OWASP Adds String-Metric Library Guidance to Prompt-Injection Cheat Sheet
According to the merged GitHub pull request #2134 on the OWASP/CheatSheetSeries repository (merged Apr 28, 2026), contributor 0xBassia added 8 lines to the LLM prompt-injection prevention cheat sheet. The change inserts a short paragraph immediately after the PromptInjectionFilter example in cheatsheets/LLM_Prompt_Injection_Prevention_Cheat_Sheet.md, pointing readers to established string-metric approaches, Levenshtein, Damerau-Levenshtein, Jaro-Winkler, Soundex, and Metaphone, as production-grade alternatives to the sheet's minimal _is_similar_word helper. The PR retains the existing example code for teaching, lists ecosystem-specific library names, links to an external reference, and reports clean linting results in the PR thread on GitHub.
What happened
According to the merged GitHub pull request #2134 in the OWASP/CheatSheetSeries repository (merged Apr 28, 2026), contributor 0xBassia added 8 lines to the LLM prompt-injection prevention cheat sheet. The PR inserts a short paragraph after the PromptInjectionFilter example in cheatsheets/LLM_Prompt_Injection_Prevention_Cheat_Sheet.md that points readers toward established string-metric approaches rather than the cheat sheet's minimal _is_similar_word helper. The PR discussion on GitHub includes the comment, "we shouldn't just go inventing our own as others are likely to be more complete," and a suggestion to "briefly list these common approaches (Levenshtein, Hamming, Jaro-Winkler, etc.) with a short note on their pros/cons," which the PR implements.
Technical details
The change is limited to one file and adds an architectural guidance paragraph rather than replacement code, per the PR description.
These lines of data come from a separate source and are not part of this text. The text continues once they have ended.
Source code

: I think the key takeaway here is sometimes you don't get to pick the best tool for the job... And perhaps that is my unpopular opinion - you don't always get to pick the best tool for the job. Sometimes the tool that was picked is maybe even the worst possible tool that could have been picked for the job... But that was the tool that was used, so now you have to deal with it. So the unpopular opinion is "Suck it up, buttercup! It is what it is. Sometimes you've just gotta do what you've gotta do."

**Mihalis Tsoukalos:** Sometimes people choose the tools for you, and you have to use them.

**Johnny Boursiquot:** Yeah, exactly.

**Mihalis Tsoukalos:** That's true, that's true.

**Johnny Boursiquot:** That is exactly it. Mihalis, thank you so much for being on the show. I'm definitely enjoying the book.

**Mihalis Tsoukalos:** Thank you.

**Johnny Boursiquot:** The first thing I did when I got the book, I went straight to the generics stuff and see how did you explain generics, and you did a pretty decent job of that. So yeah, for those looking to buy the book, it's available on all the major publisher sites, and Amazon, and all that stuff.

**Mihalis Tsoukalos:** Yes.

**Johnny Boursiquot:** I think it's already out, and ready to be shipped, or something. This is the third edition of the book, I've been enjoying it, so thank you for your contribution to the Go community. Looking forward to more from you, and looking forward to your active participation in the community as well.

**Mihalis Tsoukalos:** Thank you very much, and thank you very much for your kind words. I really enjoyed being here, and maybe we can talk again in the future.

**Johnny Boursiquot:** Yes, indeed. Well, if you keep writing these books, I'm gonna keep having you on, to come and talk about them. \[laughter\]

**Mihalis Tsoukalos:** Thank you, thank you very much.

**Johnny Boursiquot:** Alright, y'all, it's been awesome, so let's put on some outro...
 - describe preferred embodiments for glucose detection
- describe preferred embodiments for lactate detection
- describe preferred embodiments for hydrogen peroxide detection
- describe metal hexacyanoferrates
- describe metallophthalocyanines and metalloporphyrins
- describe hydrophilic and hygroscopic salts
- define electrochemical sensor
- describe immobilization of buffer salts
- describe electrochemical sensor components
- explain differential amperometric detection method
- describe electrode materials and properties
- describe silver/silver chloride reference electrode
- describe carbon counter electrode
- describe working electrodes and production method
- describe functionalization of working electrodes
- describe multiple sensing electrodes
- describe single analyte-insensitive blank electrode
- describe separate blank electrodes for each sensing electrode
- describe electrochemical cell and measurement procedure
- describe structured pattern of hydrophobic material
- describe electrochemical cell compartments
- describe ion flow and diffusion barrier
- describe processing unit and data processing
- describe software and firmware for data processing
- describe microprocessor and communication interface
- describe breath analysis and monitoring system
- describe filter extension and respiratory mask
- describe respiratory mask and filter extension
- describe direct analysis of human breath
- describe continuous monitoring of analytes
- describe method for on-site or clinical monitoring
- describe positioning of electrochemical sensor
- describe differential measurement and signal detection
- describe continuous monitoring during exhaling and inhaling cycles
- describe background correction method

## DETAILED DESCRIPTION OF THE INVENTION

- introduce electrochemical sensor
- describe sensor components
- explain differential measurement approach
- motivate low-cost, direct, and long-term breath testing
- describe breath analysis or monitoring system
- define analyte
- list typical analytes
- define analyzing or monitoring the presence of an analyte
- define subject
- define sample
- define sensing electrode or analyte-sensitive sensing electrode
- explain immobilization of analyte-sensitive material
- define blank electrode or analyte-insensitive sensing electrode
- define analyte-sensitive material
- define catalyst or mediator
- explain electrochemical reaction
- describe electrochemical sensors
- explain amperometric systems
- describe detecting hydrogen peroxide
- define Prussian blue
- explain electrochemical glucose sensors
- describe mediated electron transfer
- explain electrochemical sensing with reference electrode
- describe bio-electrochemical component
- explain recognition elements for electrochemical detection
The added paragraph names specific algorithms and ecosystem library names and points to an external reference for deeper reading, while preserving the original example code as an instructional snippet. The PR notes that npm run lint-markdown and npm run lint-terminology passed cleanly in the contributor workflow, according to the GitHub status in the thread.
Editorial analysis
Pointing readers to established string-metric libraries helps practitioners avoid ad-hoc similarity functions when building prompt-injection filters, because algorithmic choices produce materially different false-positive and false-negative profiles. Industry patterns show common tradeoffs: edit-distance measures such as Levenshtein and Damerau-Levenshtein tolerate typos and transpositions, Jaro-Winkler is often better for shorter name-like tokens, and phonetic methods like Soundex and Metaphone address spoken-name variants but carry locale-specific limitations.
What to watch
For practitioners implementing input filtering, monitor how projects benchmark these algorithms on realistic prompt-injection examples and language locales. Observers will also watch for follow-up PRs that convert guidance into recommended libraries or test suites across language ecosystems.
Scoring Rationale
This is a practical and notable update to a high-visibility security resource used by practitioners. It improves operational guidance for prompt-injection defenses, but it is incremental rather than a research or tooling breakthrough.